··· FRAGMENTO DEL TEXTO

Podría ser la traslación a las intrigas españolas de El ala oeste de la Casa Blanca (no llega ni a alerón de jilguero); o la revisión castiza de Borgen, pero está más manida que una galleta danesa al relente; y ni se aproxima a los buenos días de House of Cards. Sería un Jauslow cost. Nos hubiéramos conformado con que le mirara a la cara a Moncloa ¿dígame?

Esas comparaciones frustradas ya nos las temíamos, pero realmente Secretos de Estado, más de lo que hayan dicho los índices en la noche de su estreno, no es una serie digna para estos tiempos. Ni por guiones y diálogos (qué diálogos), ni por interpretaciones, ni por dirección, ni por ambientación... Podría haber dado el pego allá por los 80, por los 90. En España no había experiencia en trenzar historias en los tiempos actuales. Pero al cabo de los lustros, con la aceleración que ha tenido la industria, con el talento por delante y por detrás de las cámaras, estos Secretos se arrugan como una vulgar telenovela de relleno vespertino. De no ser por el presupuesto en alquileres que habrán tenido estos capítulos hubiera tenido cabida en las tardes de La 1, como un Centro médico en el palacio presidencial. Parece u historión heredero de Falcon Crest y Flamingo Road. Lo malo es que han pasado ya casi 40 años de aquellos seriales de plexiglás.

La falta de rigor, las exageraciones que no tienen nada que ver con la grisura y perfil bajo de la alta política española, serían casi lo de menos de no ser porque es un relato cansino, sin sorpresas y con unas dicciones monótonas que traslucen que Frank Ariza, el mismo productor de El Continental, no está a altura de sus propios proyectos. Tener una buena idea (la de Secretos de Estado, pese a todo, lo es) no quiere decir que después se sepa plasmar.

Myriam Gallego, primera dama villana de muecas, roza el patetismo, como ese presidente del Gobierno de culebrón. Y lástima por Jesús Castro, que se tiene que poner las pilas y elegir mejor sus apariciones. O acabará como simple marca de colonia del Mercadona.

······

:: QUÉ SE PIDE ::
Por favor, transcribe sin cambios el pasaje de la reseña que va desde "La falta de" hasta "colonia del Mercadona.".

··· DATOS DE PARTIDA

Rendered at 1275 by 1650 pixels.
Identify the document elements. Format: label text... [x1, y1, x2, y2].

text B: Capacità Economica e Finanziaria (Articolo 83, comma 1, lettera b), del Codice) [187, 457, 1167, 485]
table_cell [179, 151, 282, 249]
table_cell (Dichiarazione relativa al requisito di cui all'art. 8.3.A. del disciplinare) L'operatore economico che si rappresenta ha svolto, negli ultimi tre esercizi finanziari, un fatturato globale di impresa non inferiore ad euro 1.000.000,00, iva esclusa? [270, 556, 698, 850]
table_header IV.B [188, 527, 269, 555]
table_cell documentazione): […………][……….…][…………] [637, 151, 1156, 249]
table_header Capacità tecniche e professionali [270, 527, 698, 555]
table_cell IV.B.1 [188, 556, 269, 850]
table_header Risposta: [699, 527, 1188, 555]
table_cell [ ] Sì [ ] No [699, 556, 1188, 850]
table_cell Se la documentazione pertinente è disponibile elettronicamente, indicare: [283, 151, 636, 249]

······

:: RESULTADO DEL EJERCICIO ::
La falta de rigor, las exageraciones que no tienen nada que ver con la grisura y perfil bajo de la alta política española, serían casi lo de menos de no ser porque es un relato cansino, sin sorpresas y con unas dicciones monótonas que traslucen que Frank Ariza, el mismo productor de El Continental, no está a altura de sus propios proyectos. Tener una buena idea (la de Secretos de Estado, pese a todo, lo es) no quiere decir que después se sepa plasmar.

Myriam Gallego, primera dama villana de muecas, roza el patetismo, como ese presidente del Gobierno de culebrón. Y lástima por Jesús Castro, que se tiene que poner las pilas y elegir mejor sus apariciones. O acabará como simple marca de colonia del Mercadona.